Recordé los tornados y la tormenta de tamaño planetario que se abalanzaba sobre mí mientras flotaba en el kayak bajo la paravela, antes que la bestia me tragara. Pero esto no era la tormenta. Era lluvia en una selva. El material que me golpeaba la cara y el pecho era nailon en jirones, los restos de la paravela, palmeras húmedas y trozos de fibra de vidrio astillada. Miré abajo y esperé el próximo relámpago. El kayak estaba allí, pero hecho pedazos. Mis piernas estaban allí, todavía metidas en la cabina del kayak, la pierna izquierda intacta y móvil, pero la derecha... Grité de dolor. La pierna derecha estaba quebrada. No veía huesos rotos a través de la carne, pero estaba seguro de que había una fractura en el muslo.

Por lo demás parecía ileso. Estaba magullado y con diversos rasguños. Tenía sangre seca en la cara y las manos. Mis pantalones eran harapos. Mi camisa y mi chaleco eran jirones. Pero mientras giraba y arqueaba la espalda, estiraba los brazos y flexionaba los dedos, movía el pie izquierdo y trataba de mover el derecho, pensé que estaba más o menos entero. Ni espalda rota ni costillas astilladas ni daños en los nervios salvo quizás en la pierna derecha, donde el dolor era como aguijonazos en las venas.

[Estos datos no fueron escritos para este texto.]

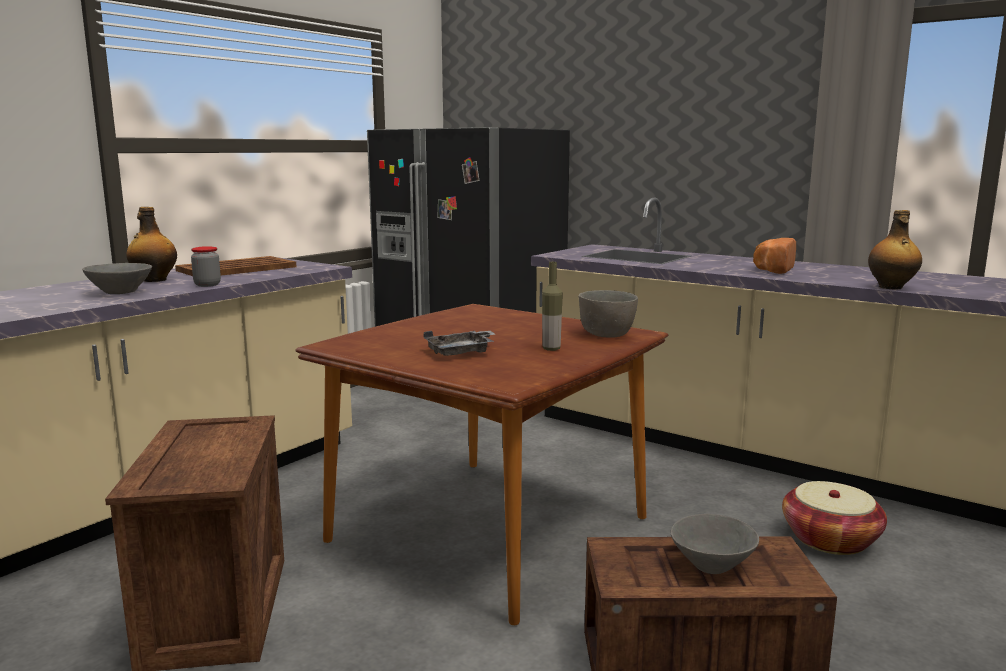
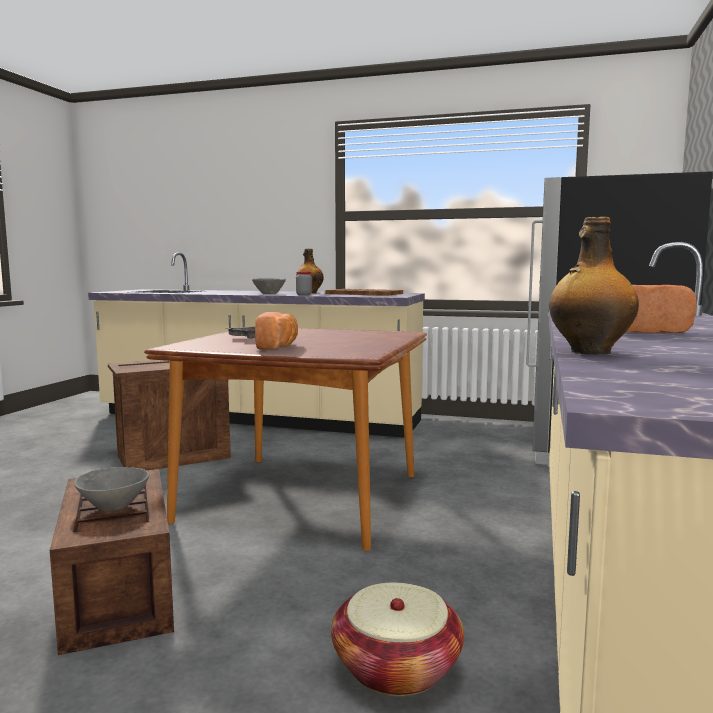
camera: 70 degrees right, 5 degrees down
(551, 349) = (279, 346): bottle -> bread
(607, 335) = (342, 351): grey bowl -> none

Cuando estallaron más relámpagos, traté de evaluar mi entorno. El kayak roto y yo parecíamos atascados en la techumbre de una selva, entre ramas astilladas, envueltos en la paravela destrozada, abofeteados por hojas de palmera en una tormenta tropical, en una oscuridad sólo interrumpida por relámpagos, colgando a cierta distancia del suelo.

¿Árboles? ¿Suelo?

El mundo que sobrevolaba antes no tenía suelo, o al menos no tenía un suelo al que se pudiera llegar sin ser triturado por la presión. Y parecía improbable que hubiera árboles en ese mundo joviano donde el hidrógeno era reducido a una forma metálica. Así que no estaba en ese mundo. Tampoco estaba en el vientre de la bestia. ¿Dónde estaba?

El trueno estallaba como granadas de plasma. El viento sacudía el kayak en su posición precaria y me hacía gritar de dolor. Debí perder la conciencia unos instantes, pues cuando abrí los ojos de nuevo el viento había amainado y la lluvia me golpeaba como mil puños fríos. Me enjugué la lluvia y la sangre pegajosa de los ojos y noté que tenía fiebre, que mi piel ardía aun bajo esa lluvia helada.
¿Cuánto tiempo he estado aquí? ¿Qué microbios dañinos han encontrado mis heridas abiertas? ¿Qué bacterias compartían conmigo las entrañas de ese calamar aéreo?